Not only that, I am, at least right now, finding it is having some knock-on effects on other intrusive memories and thoughts. For months now I have had trouble getting to sleep because I've stayed up late at night contemplating my own mortality and, on the worst nights, worrying I am going to die in my sleep; last night, for the first time in a very long while, that thought both entered my mind and did not interfere with me drifting off. (I mean, there was a spike of worry for a second, but I also managed to logic out my overall health and remind myself that, barring a cataclysm, I was waking up the next day.) And I now know that if something starts to get on top of me the way that speech did, I have a way to deal with it, and for bonus points, it means I get to play with fire.

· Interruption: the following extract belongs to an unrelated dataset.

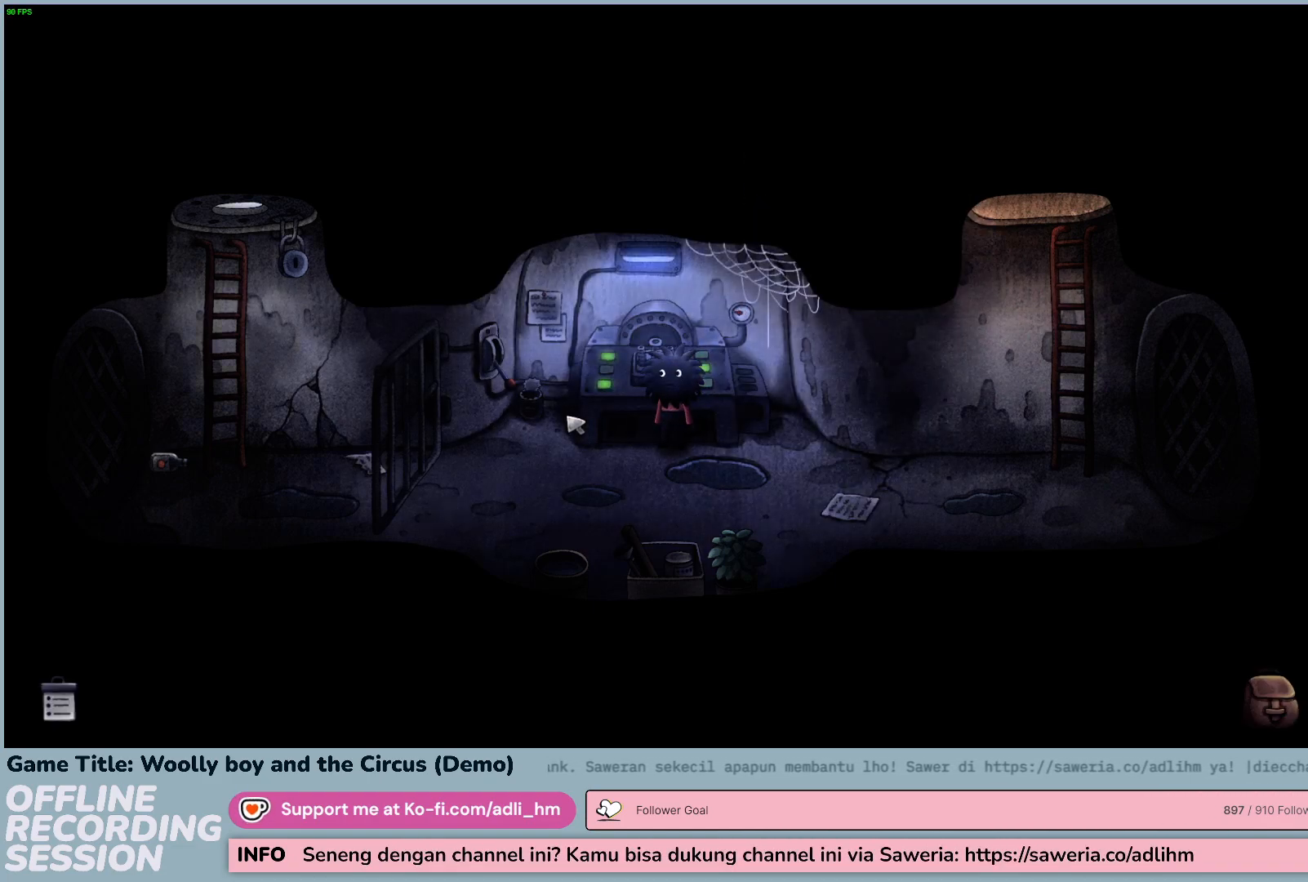
{"keys": [], "mouse": [], "events": []}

So as I said in the tl;dr: therapy works, and I am feeling a lot better. I'm going to be trying to engage in my therapy practice more going forward -- I had been ignoring a lot of articles my therapist sent me home with, not wanting to let this subject dominate my life, but I think that she has a lot of good ideas and I should give them all a chance. (My therapist herself has said I can throw away anything I feel doesn't apply to me, so that helps.) I'm very glad I finally broke down and got myself help last year, and that I am privileged enough to have access to help. May this be the herald of a healthier, more mentally fulfilling year for all of us; and may this be the start of me making some Good Art in 2018.

*I had not admitted it was therapy because at the time I thought I might want to get a promotion at that sinkhole of a gig, and I didn't want to mess up my chances by admitting stress management was an issue.